-------- SUPPLIED ENTRIES --------
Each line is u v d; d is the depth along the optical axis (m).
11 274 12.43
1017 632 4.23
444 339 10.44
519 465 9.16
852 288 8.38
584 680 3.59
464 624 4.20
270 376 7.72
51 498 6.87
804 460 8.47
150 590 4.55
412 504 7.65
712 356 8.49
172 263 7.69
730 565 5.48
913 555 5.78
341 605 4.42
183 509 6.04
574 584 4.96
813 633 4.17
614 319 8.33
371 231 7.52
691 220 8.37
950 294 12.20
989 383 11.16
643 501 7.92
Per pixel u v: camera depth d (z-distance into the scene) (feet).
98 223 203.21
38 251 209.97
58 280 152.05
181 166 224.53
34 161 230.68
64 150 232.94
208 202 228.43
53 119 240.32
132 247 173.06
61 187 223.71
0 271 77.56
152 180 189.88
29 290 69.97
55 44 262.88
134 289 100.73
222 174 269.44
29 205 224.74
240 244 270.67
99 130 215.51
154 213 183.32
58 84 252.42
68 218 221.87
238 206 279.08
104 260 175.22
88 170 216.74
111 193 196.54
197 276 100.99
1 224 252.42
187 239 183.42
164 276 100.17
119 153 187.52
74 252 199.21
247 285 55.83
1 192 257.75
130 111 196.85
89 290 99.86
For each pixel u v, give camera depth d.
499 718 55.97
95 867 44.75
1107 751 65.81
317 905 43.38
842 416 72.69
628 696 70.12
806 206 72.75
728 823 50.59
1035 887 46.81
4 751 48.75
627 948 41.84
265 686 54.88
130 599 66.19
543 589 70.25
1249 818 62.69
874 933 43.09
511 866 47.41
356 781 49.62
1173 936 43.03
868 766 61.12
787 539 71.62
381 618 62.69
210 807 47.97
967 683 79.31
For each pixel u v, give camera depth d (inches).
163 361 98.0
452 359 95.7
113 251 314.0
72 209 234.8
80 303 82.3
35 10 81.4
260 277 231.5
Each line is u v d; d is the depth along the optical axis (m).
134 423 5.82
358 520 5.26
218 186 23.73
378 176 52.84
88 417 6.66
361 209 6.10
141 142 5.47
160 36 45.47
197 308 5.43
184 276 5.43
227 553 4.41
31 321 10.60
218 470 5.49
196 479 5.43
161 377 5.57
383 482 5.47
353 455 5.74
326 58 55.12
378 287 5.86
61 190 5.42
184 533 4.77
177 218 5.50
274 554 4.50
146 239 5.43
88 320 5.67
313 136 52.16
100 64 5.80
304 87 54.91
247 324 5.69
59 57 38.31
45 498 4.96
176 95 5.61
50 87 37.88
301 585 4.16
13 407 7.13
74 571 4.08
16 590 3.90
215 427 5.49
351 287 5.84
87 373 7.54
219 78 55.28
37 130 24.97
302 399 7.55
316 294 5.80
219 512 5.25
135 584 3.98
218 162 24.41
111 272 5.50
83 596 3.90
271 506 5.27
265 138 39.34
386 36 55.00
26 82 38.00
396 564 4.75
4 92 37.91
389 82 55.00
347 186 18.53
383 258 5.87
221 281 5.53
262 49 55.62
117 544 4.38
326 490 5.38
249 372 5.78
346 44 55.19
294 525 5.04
--------
▶ _WORK INSTRUCTIONS_: In the listing above, the line with "1035 887 46.81" starts the part to copy. Copy it through the last line exactly, with nothing else.

▶ _WRITTEN ANSWER_:
1035 887 46.81
4 751 48.75
627 948 41.84
265 686 54.88
130 599 66.19
543 589 70.25
1249 818 62.69
874 933 43.09
511 866 47.41
356 781 49.62
1173 936 43.03
868 766 61.12
787 539 71.62
381 618 62.69
210 807 47.97
967 683 79.31
For each pixel u v, give camera depth d (inches).
163 361 98.0
452 359 95.7
113 251 314.0
72 209 234.8
80 303 82.3
35 10 81.4
260 277 231.5
Each line is u v d; d is the depth along the optical axis (m).
134 423 5.82
358 520 5.26
218 186 23.73
378 176 52.84
88 417 6.66
361 209 6.10
141 142 5.47
160 36 45.47
197 308 5.43
184 276 5.43
227 553 4.41
31 321 10.60
218 470 5.49
196 479 5.43
161 377 5.57
383 482 5.47
353 455 5.74
326 58 55.12
378 287 5.86
61 190 5.42
184 533 4.77
177 218 5.50
274 554 4.50
146 239 5.43
88 320 5.67
313 136 52.16
100 64 5.80
304 87 54.91
247 324 5.69
59 57 38.31
45 498 4.96
176 95 5.61
50 87 37.88
301 585 4.16
13 407 7.13
74 571 4.08
16 590 3.90
215 427 5.49
351 287 5.84
87 373 7.54
219 78 55.28
37 130 24.97
302 399 7.55
316 294 5.80
219 512 5.25
135 584 3.98
218 162 24.41
111 272 5.50
83 596 3.90
271 506 5.27
265 138 39.34
386 36 55.00
26 82 38.00
396 564 4.75
4 92 37.91
389 82 55.00
347 186 18.53
383 258 5.87
221 281 5.53
262 49 55.62
117 544 4.38
326 490 5.38
249 372 5.78
346 44 55.19
294 525 5.04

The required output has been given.